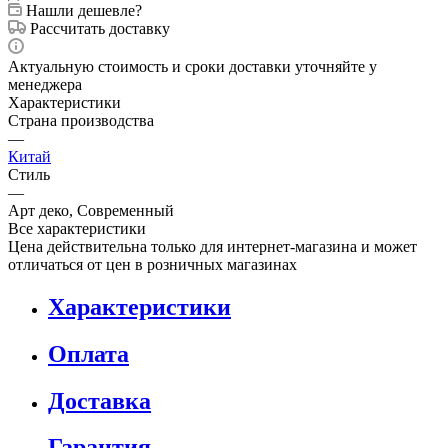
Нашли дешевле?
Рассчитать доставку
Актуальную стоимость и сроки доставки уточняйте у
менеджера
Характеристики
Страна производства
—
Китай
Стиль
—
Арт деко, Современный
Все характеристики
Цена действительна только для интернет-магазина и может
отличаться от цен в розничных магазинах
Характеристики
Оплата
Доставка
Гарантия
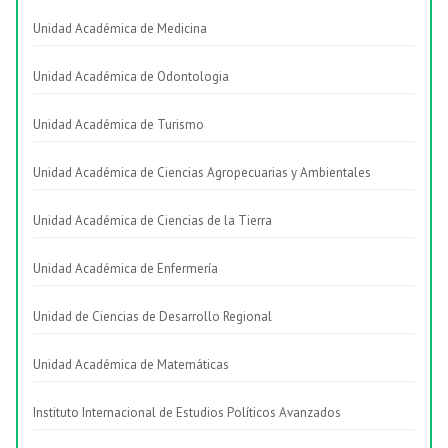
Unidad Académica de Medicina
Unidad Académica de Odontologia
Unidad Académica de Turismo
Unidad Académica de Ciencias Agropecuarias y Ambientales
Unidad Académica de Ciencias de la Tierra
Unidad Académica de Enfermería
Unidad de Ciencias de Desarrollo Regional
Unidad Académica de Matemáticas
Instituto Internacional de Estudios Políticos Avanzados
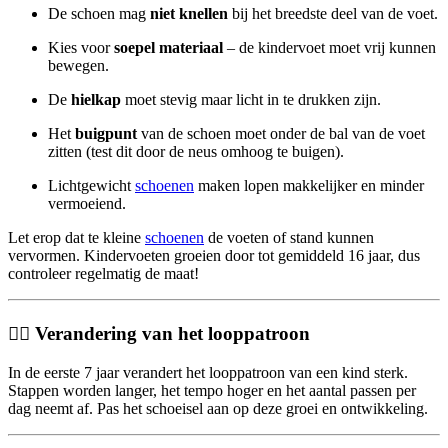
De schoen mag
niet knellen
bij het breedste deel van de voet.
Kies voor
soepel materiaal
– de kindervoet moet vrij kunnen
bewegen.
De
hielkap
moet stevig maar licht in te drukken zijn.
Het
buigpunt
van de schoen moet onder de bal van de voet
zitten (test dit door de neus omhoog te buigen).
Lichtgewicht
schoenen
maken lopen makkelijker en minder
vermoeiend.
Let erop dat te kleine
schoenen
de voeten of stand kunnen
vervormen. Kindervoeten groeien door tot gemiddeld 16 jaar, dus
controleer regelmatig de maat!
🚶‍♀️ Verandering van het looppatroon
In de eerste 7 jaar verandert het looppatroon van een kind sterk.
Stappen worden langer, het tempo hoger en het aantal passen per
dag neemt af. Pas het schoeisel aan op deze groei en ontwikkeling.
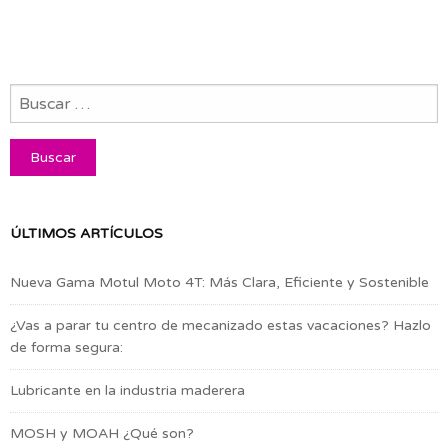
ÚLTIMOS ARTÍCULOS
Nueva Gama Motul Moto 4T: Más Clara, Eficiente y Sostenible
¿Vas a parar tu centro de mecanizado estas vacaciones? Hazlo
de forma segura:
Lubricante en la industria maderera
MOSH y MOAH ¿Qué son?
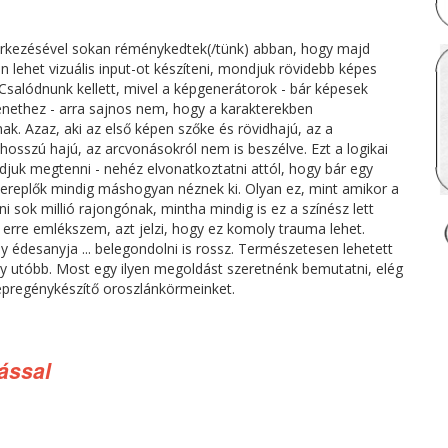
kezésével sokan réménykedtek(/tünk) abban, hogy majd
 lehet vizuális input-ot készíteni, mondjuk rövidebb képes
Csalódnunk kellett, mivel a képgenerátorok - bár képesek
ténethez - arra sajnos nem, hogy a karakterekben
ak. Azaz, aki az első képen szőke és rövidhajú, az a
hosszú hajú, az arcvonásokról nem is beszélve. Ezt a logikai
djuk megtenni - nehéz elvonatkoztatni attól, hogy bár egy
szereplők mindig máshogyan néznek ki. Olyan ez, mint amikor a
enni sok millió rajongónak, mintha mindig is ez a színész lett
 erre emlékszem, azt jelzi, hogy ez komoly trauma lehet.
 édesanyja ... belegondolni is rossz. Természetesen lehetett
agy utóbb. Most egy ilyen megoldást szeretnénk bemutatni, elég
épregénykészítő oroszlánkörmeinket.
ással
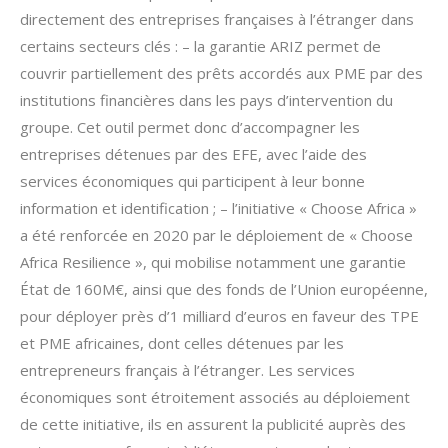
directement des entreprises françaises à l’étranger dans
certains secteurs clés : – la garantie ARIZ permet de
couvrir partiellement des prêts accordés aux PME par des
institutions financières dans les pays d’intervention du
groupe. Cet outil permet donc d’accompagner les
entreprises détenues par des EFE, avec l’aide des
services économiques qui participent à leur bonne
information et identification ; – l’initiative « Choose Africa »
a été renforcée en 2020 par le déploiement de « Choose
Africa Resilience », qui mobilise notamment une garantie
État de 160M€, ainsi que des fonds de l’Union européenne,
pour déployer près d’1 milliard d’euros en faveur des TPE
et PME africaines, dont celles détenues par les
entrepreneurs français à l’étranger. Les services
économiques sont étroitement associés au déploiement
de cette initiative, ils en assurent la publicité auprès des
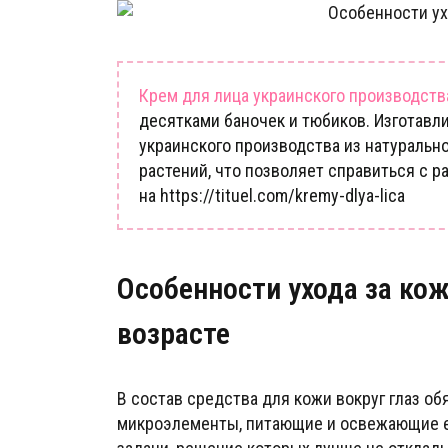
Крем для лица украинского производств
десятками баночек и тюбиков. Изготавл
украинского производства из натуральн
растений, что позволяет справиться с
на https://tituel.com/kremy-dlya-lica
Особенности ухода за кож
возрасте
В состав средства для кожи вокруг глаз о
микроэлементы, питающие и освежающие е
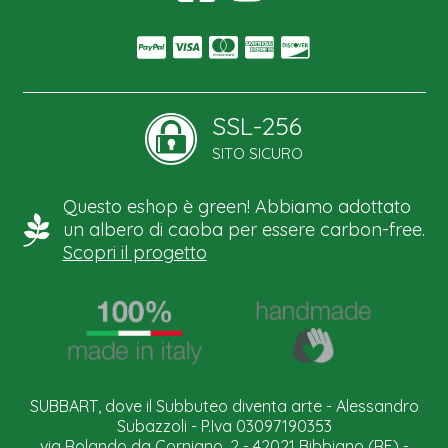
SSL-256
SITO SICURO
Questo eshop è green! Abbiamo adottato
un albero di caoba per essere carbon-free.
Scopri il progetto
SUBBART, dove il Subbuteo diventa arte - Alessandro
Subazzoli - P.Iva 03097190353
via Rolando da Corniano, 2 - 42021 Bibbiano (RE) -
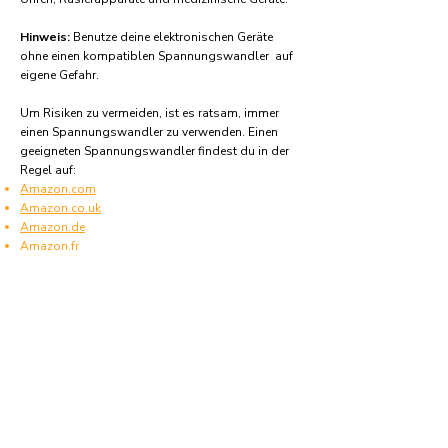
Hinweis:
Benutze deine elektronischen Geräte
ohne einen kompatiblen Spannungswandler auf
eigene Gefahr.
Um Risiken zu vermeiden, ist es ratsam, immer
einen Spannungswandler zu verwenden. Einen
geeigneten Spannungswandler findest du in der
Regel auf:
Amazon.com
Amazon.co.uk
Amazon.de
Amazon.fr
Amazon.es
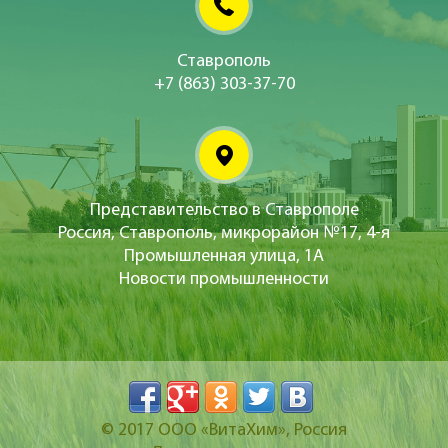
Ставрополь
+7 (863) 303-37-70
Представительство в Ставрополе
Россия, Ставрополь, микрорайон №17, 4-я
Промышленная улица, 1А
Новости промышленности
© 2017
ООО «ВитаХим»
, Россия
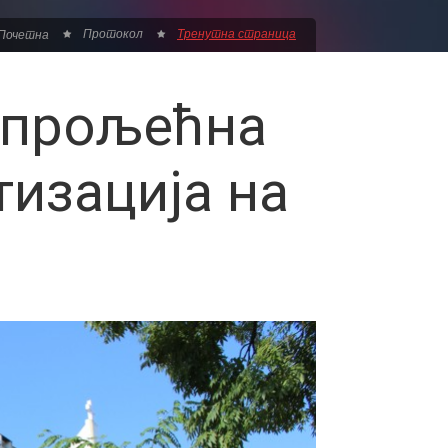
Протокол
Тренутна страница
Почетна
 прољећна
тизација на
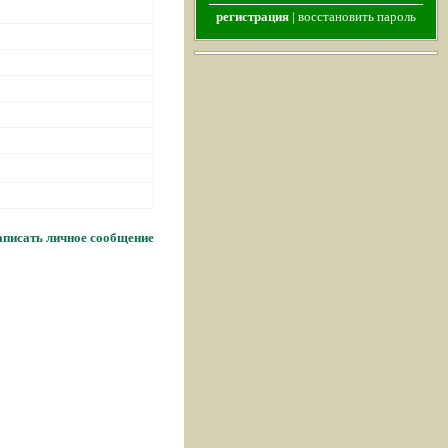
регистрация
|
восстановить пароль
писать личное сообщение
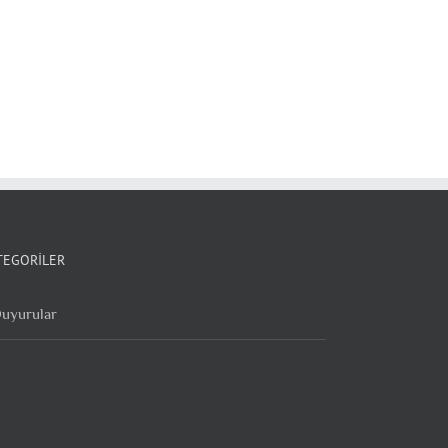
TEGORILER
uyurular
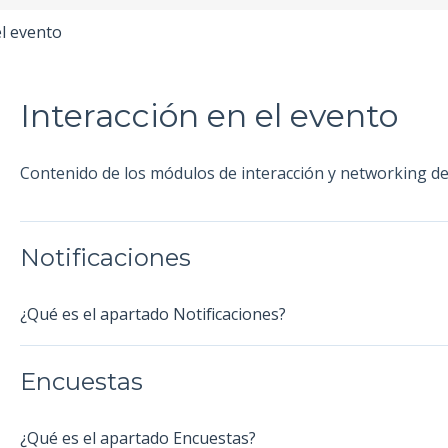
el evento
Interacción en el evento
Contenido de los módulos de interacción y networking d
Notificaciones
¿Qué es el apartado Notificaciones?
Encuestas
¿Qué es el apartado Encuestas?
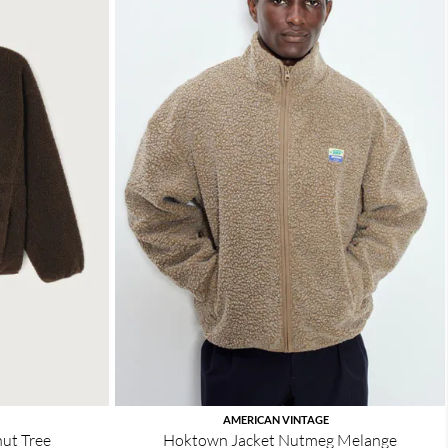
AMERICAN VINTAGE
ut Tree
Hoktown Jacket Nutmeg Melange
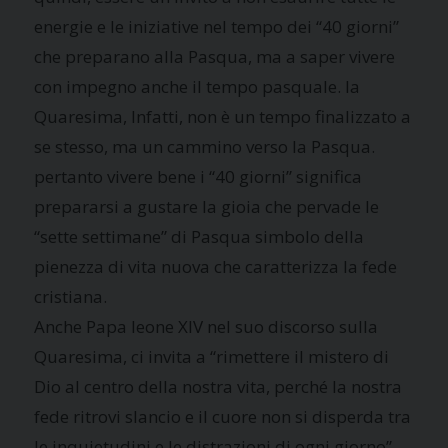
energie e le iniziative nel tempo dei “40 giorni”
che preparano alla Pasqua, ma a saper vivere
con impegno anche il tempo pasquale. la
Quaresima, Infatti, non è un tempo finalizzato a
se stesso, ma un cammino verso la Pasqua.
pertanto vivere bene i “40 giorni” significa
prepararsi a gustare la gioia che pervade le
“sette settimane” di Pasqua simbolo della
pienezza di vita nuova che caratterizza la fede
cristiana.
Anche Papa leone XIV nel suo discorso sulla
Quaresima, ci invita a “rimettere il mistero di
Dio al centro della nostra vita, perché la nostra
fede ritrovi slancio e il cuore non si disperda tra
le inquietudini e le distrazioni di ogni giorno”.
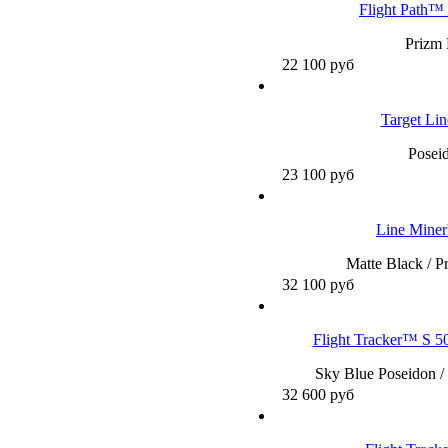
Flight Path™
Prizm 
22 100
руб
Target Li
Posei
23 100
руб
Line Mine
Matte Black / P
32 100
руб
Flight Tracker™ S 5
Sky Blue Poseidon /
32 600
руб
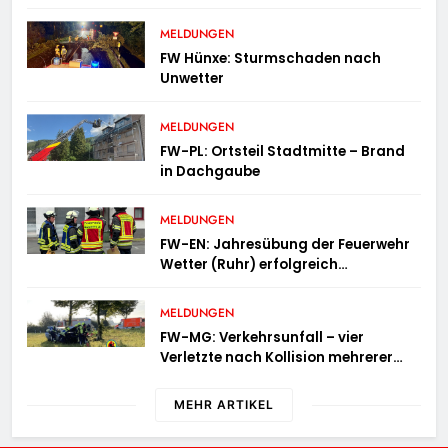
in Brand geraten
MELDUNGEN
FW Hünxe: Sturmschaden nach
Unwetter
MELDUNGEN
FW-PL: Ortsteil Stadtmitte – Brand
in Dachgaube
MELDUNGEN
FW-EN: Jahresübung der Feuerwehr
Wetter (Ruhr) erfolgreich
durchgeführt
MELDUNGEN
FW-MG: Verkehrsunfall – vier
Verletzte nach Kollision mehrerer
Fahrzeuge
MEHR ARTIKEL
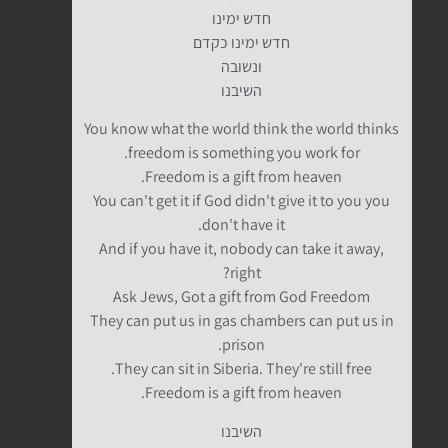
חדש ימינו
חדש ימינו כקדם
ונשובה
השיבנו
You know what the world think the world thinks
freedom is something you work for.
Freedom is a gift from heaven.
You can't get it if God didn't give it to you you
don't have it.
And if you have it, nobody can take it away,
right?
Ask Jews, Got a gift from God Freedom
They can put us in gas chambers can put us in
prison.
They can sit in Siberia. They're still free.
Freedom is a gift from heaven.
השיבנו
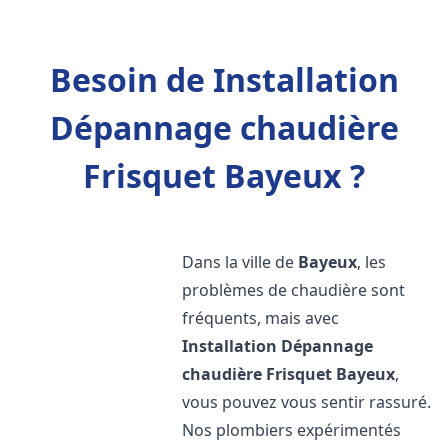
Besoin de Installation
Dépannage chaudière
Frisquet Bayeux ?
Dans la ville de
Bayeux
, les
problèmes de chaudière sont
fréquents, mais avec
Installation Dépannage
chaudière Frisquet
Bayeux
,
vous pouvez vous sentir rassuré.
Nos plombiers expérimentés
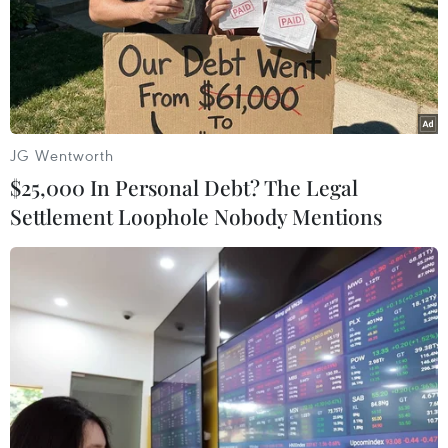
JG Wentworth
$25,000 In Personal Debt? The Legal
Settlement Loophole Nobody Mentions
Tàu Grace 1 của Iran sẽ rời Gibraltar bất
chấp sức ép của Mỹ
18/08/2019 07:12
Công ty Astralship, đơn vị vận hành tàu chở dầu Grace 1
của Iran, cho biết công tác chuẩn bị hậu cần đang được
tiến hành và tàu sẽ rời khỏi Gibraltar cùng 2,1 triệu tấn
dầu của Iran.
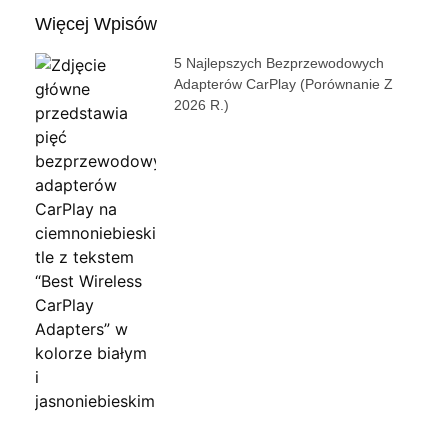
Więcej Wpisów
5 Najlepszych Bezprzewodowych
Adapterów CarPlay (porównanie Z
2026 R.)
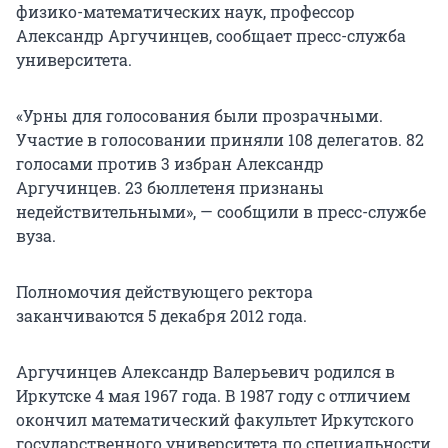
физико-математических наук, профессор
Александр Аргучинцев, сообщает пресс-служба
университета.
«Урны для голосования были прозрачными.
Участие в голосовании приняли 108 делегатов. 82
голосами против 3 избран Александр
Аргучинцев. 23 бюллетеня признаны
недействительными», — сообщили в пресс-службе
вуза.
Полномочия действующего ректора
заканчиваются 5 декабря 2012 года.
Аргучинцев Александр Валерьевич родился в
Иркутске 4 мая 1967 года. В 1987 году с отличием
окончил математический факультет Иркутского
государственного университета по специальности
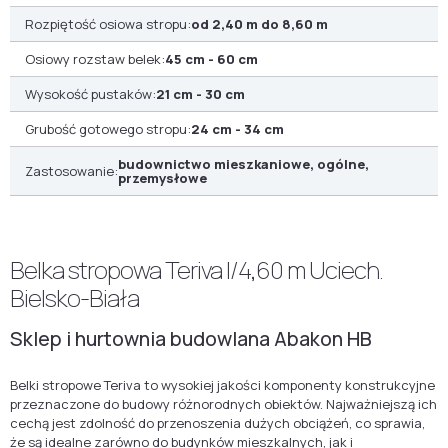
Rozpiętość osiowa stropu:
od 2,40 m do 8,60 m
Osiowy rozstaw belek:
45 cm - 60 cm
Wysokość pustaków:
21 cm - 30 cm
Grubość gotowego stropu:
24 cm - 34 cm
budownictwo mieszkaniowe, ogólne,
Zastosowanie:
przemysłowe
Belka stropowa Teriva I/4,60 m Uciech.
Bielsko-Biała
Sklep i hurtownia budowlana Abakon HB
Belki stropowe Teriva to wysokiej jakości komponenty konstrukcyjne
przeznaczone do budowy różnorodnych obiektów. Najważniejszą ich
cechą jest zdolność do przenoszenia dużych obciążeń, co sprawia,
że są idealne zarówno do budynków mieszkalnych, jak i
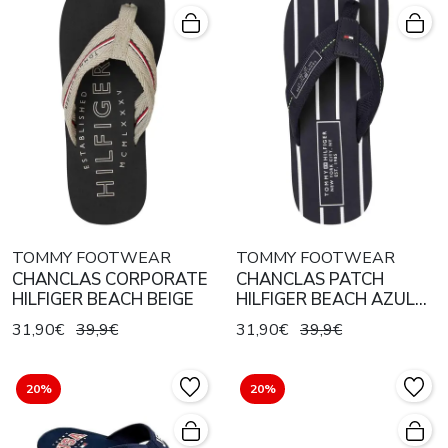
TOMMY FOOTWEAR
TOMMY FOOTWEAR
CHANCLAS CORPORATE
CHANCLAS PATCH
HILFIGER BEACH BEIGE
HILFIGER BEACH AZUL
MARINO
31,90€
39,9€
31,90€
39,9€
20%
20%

┄┄┄┄┄┄┄┄┄┄

Assigned task:
Only lines of the material that contain the word "года" belong in the answer; copy each one.

Solved problem:
заканчиваются 5 декабря 2012 года.
Иркутске 4 мая 1967 года. В 1987 году с отличием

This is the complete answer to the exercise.